Makes me wonder why I spent all that time and money on college and law school.

This is the most ludicrous thing I’ve read here. The money the (admittedly overpaid) executives get is a drop in the bucket.

i don’t know of any UAW member making that much. Why should the blue collar workers be given the blame for this and be expected to take pay cuts and cuts in health benefits i don’t see any of management being asked to do any of this. I also didn’t hear of anyone blaming bank tellers when the banks are getting a 700 billion bailout.

The unions are one of the major reasons the car makers are having a hard time. The other is bad decisions on the direction of the market, what sort of cars/trucks to produce, etc and bad decisions in giving in to union demands. The third reason is general spillover form the bad economic juju in general.

The unions have negotiated unreasonable health care benefits that have created cost structures that are a huge major burden to the car companies. We are talking major billions of dollars (versus the few hundred million of all the executive pay combined). Go look it up. The unions negotiated pay and benefits that outweigh the benefit (work) the workers do. This is said from a purely economic sense.

For your last sentence: bank tellers did not form ultra powerful unions that forced through unreasonably high benefit and pay packages that created cost structures that are not economically feasible.

I am anti UAW and both my Girlfriend and her father are part of it. He of course is a Democrat (who thinks Osama doesn’t want his guns melted) and openly brags about how drinking alcohol and smoking was okay on the assembly line. He also brags that in the 80’s and early 90’s there was 3 people to do one job on every shift and they were all making $35+ per hour.
Um, ya…we are bailing out the UAW which is a complete disgrace to every hard working American out there.
Any UAW member who thinks Democrats are actually fighting for them is insane. This may come as a “News Flash” but all Politicians have been letting your jobs go overseas since the 70’s.

P.S. I drive a Nissan Frontier, and I’ll be happy to see 3 companies fall for making pathetic products.

http://www.msnbc.msn.com/id/27984006/

Riiiiight

Towards the end of that article it shows who this bailout is for. It isn’t for the shareholders or the customers, it is for the Greenies to get their Shitbox Treehugger 1000 and the UAW to keep its pockets full.

Because if you are any good at what you do and are in private practice, you can make a lot more than that depending on how hard you want to work.

And give 53% of it back in taxes to the government that is so much wiser at spending it than you could possibly be.

Don’t ever forget - 47% of something is more money that 100% of nothing!

i smell a troll. lol.

And that’s how I read it too.

Before OSHA etc… the unions had a place.
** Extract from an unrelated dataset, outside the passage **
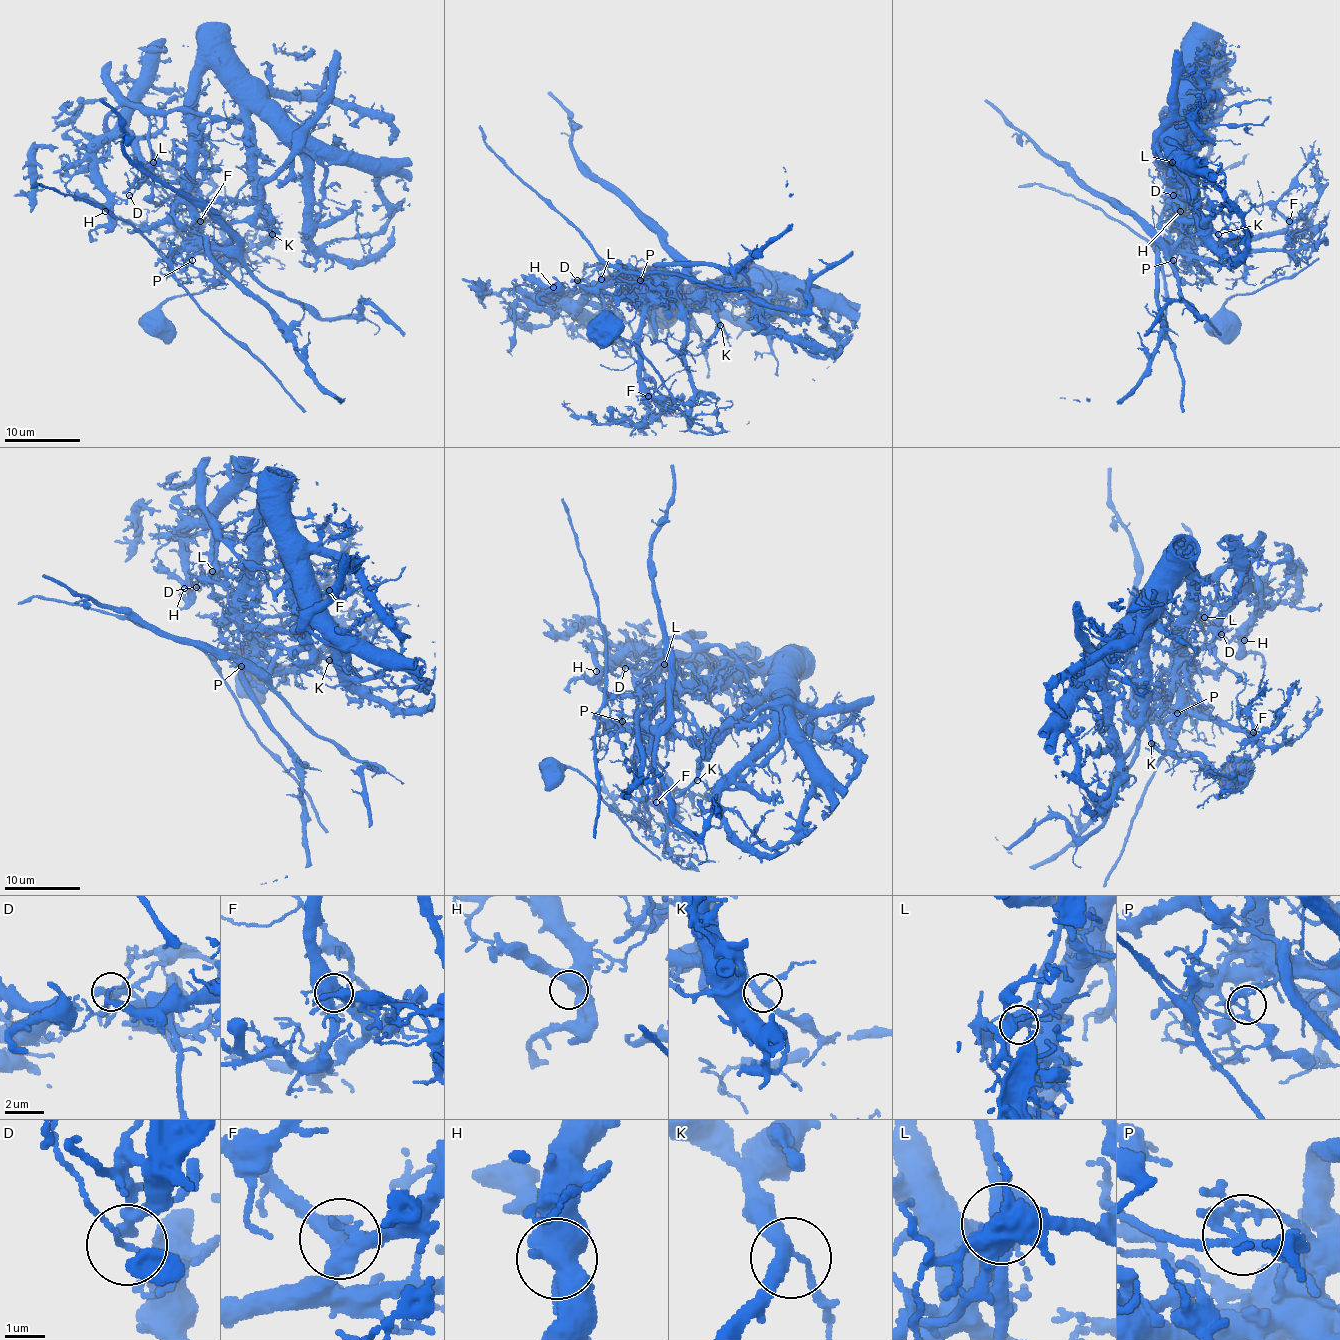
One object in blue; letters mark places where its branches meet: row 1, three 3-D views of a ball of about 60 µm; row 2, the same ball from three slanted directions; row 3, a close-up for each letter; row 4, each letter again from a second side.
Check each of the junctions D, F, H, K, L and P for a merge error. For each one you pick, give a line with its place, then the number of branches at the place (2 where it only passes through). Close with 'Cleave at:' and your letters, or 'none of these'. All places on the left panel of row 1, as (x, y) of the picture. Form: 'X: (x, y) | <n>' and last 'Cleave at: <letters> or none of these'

For that matter I’m not opposed to VOLUNTARY associations either. But the way they exist in Michigan etc… is obscene.

They’ve not only damaged the companies they work for, but they refuse to recognize that they are the reason jobs are going overseas and to the south…they’ve priced themselves right out of the marketplace.

And the amount of the bailout is beyond me. Ford’s market cap is 6.something billion. You could literally buy the entire company for a fraction of what they’re getting.